Subject Re: [firebird-support] Problem with FB database that freezes
Author

Hi Mark,


Thanks for your insightful response. FWIW, I would like to mention that, in the same server, we have another database (same size ~7 GB) no one connects to, it's a restore of the production database from January this year. This database works perfectly even when the production database is down. We try only a few test connections though.


Below is some of the requested information, at a time when the production database performance is normal.


I beg you to please read it until the end. You might have nailed something.


Thanks again. Hope to hear from you soon,


-Eduardo


Firebird.conf:

---------------------

DefaultDbCachePages = 1024

#FileSystemCacheThreshold = 65536 (commented out)

#FileSystemCacheSize = 0 (commented out)


Server environment:

--------------------------

CPU utilization: 11%

Memory utilization: 11 GB (out of 32)


Note.- Even when the DB performance is down, this values are in the same range or even lower. No swapping.

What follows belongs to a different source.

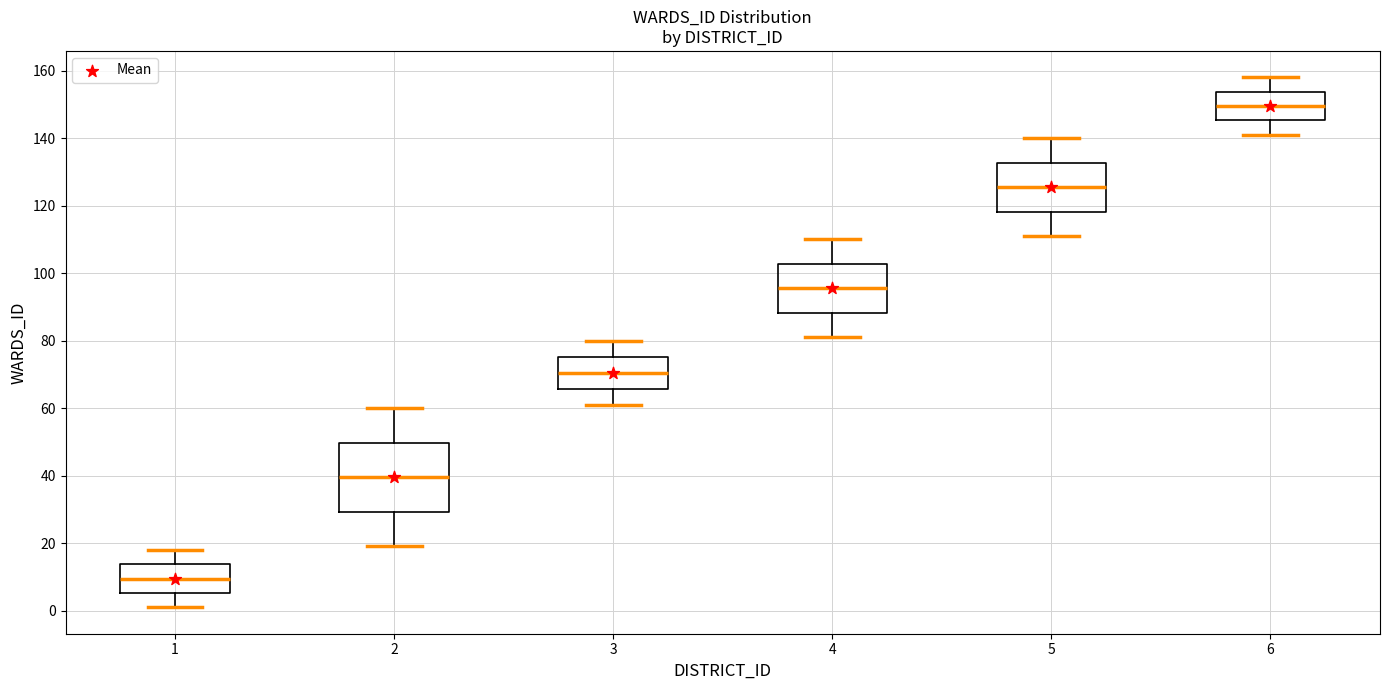

Where does the upper whisker of the box at x = 4 end on the y-axis? The values are not printed on the chart, so give them approximately, as read against the axis.

110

gstat output (normal performance):

---------------------------------------------------------

Database header page information:
 Flags   0
 Checksum  12345
 Generation  19572161
 Page size  16384
 ODS version  11.2
 Oldest transaction 18709808
 Oldest active  18953295
 Oldest snapshot  18851591
 Next transaction 19520857
 Bumped transaction 1
 Sequence number  0
 Next attachment ID 50438
 Implementation ID 26
 Shadow count  0
 Page buffers  3000
 Next header page 0
 Database dialect 1
 Creation date  Jul 7, 2015 7:00:57
 Attributes  no reserve

    Variable header data:
 Database backup GUID: {BF8D26E0-970E-431A-7FAD-E2D9BDB2E4DA}
 Sweep interval:  0
 *END*


Note.- We seep the database manually each night.


fb_lock_print output (normal performance):

----------------------------------------------------------------

LOCK_HEADER BLOCK
 Version: 145, Active owner:      0, Length: 28311552, Used: 27588104
 Flags: 0x0001
 Enqs: 69364533, Converts: 192066, Rejects:  36029, Blocks: 282250
 Deadlock scans:      7, Deadlocks:      0, Scan interval:  10
 Acquires: 77720068, Acquire blocks: 2159883, Spin count:   0
 Mutex wait: 2.8%
 Hash slots: 1009, Hash lengths (min/avg/max):   51/  66/  81
 Remove node:      0, Insert queue:      0, Insert prior:      0
 Owners (145): forward: 441288, backward:  98120
 Free owners (11): forward: 24695928, backward: 23070064
 Free locks (2963): forward:  22024, backward: 27499760
 Free requests (42905): forward: 22145288, backward: 25253392
 Lock Ordering: Enabled



Firebird.log (IBMCASA is the server's host name)

------------------------------------------------------------------

The log is literally FULL of 10053 and 10054 error entries like the following:


IBMCASA Thu Jul 23 10:27:27 2015
 Unable to complete network request to host "IBMCASA".
 Error writing data to the connection.


IBMCASA Thu Jul 23 10:27:29 2015
 Unable to complete network request to host "IBMCASA".
 Error reading data from the connection.


IBMCASA Thu Jul 23 10:27:30 2015
 INET/inet_error: read errno = 10054


According to the log, this errors seems to be happening every second or every few seconds/minutes, since March 8 2014 and until today even as I'm writing this. Each day, this errors stop at 11:49 PM when the last users stop working on the client apps, then they'll start again every morning at 6:00 AM when the first client apps connect to the database.